PROVIDED RECORDS

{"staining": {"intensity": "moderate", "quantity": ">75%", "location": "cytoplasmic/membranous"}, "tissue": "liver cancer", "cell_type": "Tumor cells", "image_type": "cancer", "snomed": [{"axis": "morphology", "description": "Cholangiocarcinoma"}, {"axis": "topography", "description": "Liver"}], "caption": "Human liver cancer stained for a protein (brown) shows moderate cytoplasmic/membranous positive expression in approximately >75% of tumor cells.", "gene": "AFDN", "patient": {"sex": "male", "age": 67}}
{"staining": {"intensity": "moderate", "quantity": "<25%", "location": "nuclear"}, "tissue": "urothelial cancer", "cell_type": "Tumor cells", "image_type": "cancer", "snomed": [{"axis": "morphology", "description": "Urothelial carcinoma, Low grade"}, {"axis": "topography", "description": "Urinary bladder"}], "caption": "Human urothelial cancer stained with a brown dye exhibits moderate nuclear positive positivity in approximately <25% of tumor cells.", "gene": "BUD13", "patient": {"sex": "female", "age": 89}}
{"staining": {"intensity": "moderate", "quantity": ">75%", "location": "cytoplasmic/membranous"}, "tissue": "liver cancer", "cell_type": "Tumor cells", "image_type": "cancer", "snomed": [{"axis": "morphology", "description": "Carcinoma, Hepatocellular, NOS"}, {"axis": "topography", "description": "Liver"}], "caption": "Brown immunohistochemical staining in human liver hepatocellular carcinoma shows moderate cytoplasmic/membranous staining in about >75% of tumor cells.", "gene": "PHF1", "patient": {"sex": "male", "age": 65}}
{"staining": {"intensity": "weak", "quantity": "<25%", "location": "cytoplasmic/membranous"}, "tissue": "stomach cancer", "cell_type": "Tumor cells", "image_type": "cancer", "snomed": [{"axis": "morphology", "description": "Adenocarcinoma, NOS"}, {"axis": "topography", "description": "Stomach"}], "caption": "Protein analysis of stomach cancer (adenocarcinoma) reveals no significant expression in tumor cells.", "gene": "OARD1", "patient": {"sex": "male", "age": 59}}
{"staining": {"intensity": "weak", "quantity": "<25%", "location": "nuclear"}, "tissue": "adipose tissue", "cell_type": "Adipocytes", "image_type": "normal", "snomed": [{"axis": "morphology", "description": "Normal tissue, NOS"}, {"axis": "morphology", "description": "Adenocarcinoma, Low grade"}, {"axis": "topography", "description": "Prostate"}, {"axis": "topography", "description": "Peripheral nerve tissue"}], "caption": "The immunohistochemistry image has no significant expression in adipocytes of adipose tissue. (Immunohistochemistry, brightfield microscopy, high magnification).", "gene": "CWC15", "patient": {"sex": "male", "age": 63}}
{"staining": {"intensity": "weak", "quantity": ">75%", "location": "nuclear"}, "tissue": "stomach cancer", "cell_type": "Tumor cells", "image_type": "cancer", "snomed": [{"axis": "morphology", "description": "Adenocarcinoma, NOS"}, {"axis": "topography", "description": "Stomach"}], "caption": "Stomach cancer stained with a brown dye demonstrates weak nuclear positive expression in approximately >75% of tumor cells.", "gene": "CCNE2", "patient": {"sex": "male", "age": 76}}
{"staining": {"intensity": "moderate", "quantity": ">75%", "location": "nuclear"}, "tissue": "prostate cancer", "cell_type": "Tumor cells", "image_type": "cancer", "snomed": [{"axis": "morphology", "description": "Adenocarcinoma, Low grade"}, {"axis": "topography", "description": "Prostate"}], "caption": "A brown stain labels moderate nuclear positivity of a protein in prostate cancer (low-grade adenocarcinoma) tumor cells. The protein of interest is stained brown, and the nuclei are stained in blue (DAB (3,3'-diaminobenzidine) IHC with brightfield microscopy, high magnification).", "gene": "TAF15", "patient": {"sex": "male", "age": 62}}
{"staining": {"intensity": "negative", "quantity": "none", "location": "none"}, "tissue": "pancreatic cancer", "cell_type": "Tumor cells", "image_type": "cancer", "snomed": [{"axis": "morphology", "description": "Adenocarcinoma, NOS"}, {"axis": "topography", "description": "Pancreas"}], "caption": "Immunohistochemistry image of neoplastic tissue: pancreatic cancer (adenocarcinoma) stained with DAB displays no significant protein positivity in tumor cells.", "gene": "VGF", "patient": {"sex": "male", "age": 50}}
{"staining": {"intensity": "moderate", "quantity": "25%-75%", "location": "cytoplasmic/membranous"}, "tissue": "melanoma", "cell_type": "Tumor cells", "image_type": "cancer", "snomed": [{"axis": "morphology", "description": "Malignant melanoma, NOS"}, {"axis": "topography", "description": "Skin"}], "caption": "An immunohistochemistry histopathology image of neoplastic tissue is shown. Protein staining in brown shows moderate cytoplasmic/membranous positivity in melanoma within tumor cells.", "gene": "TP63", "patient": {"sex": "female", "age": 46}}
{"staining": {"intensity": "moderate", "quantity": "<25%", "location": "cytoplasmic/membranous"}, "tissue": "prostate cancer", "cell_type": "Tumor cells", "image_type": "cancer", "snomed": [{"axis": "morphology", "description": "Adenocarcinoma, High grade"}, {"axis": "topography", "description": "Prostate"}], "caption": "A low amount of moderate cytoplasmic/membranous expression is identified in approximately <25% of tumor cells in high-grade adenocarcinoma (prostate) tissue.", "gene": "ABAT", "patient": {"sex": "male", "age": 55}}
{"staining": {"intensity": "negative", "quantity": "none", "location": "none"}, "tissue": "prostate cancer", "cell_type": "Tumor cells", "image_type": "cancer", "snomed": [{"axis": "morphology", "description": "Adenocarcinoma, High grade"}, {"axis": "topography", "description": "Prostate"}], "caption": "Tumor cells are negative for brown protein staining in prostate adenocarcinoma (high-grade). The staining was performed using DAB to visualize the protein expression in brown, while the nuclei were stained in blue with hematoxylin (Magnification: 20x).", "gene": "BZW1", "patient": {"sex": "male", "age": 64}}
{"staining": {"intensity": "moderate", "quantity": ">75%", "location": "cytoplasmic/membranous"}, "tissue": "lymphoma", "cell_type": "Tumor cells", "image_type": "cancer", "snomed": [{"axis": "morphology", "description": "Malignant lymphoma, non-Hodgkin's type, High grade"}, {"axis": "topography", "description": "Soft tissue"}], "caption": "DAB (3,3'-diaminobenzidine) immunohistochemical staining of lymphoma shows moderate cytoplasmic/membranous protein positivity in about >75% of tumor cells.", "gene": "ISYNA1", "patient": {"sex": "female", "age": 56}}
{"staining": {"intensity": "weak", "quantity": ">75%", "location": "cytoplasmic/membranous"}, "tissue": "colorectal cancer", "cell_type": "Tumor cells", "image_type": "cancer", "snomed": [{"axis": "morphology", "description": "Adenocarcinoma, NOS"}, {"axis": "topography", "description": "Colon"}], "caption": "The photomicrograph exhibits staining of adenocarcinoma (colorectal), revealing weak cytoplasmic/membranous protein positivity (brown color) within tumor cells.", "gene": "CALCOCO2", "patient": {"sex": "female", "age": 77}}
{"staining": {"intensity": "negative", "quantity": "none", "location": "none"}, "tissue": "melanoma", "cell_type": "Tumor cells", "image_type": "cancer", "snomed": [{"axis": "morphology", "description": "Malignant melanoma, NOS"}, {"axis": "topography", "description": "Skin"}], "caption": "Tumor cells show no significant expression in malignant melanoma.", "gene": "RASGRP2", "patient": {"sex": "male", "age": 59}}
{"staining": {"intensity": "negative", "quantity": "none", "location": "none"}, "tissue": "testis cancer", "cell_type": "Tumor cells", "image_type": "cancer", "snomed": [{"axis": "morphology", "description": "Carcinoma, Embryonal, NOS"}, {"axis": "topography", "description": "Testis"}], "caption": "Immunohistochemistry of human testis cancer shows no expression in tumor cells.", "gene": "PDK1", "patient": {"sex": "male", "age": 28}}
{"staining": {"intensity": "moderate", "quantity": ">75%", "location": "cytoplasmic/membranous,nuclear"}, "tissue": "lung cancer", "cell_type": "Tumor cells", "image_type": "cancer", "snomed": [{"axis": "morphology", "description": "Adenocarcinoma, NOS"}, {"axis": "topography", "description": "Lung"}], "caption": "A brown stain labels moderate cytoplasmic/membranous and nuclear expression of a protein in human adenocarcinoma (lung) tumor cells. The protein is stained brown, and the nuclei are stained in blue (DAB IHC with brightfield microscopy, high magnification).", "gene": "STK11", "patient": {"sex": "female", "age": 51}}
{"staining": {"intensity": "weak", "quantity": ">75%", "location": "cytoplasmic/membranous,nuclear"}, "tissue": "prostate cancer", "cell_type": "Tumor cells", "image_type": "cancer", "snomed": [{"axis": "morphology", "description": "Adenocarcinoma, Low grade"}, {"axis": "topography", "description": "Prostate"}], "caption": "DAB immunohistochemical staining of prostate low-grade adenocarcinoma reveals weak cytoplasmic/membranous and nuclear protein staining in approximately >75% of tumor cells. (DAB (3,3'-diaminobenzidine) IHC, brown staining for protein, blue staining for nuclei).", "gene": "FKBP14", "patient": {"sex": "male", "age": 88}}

EXERCISE DESCRIPTION
The reply should hold only the lines of the listing above starting at the line containing "immunohistochemistry image has" and ending at the line containing "neoplastic tissue: pancreatic", exactly as written.

THE ANSWER
{"staining": {"intensity": "weak", "quantity": "<25%", "location": "nuclear"}, "tissue": "adipose tissue", "cell_type": "Adipocytes", "image_type": "normal", "snomed": [{"axis": "morphology", "description": "Normal tissue, NOS"}, {"axis": "morphology", "description": "Adenocarcinoma, Low grade"}, {"axis": "topography", "description": "Prostate"}, {"axis": "topography", "description": "Peripheral nerve tissue"}], "caption": "The immunohistochemistry image has no significant expression in adipocytes of adipose tissue. (Immunohistochemistry, brightfield microscopy, high magnification).", "gene": "CWC15", "patient": {"sex": "male", "age": 63}}
{"staining": {"intensity": "weak", "quantity": ">75%", "location": "nuclear"}, "tissue": "stomach cancer", "cell_type": "Tumor cells", "image_type": "cancer", "snomed": [{"axis": "morphology", "description": "Adenocarcinoma, NOS"}, {"axis": "topography", "description": "Stomach"}], "caption": "Stomach cancer stained with a brown dye demonstrates weak nuclear positive expression in approximately >75% of tumor cells.", "gene": "CCNE2", "patient": {"sex": "male", "age": 76}}
{"staining": {"intensity": "moderate", "quantity": ">75%", "location": "nuclear"}, "tissue": "prostate cancer", "cell_type": "Tumor cells", "image_type": "cancer", "snomed": [{"axis": "morphology", "description": "Adenocarcinoma, Low grade"}, {"axis": "topography", "description": "Prostate"}], "caption": "A brown stain labels moderate nuclear positivity of a protein in prostate cancer (low-grade adenocarcinoma) tumor cells. The protein of interest is stained brown, and the nuclei are stained in blue (DAB (3,3'-diaminobenzidine) IHC with brightfield microscopy, high magnification).", "gene": "TAF15", "patient": {"sex": "male", "age": 62}}
{"staining": {"intensity": "negative", "quantity": "none", "location": "none"}, "tissue": "pancreatic cancer", "cell_type": "Tumor cells", "image_type": "cancer", "snomed": [{"axis": "morphology", "description": "Adenocarcinoma, NOS"}, {"axis": "topography", "description": "Pancreas"}], "caption": "Immunohistochemistry image of neoplastic tissue: pancreatic cancer (adenocarcinoma) stained with DAB displays no significant protein positivity in tumor cells.", "gene": "VGF", "patient": {"sex": "male", "age": 50}}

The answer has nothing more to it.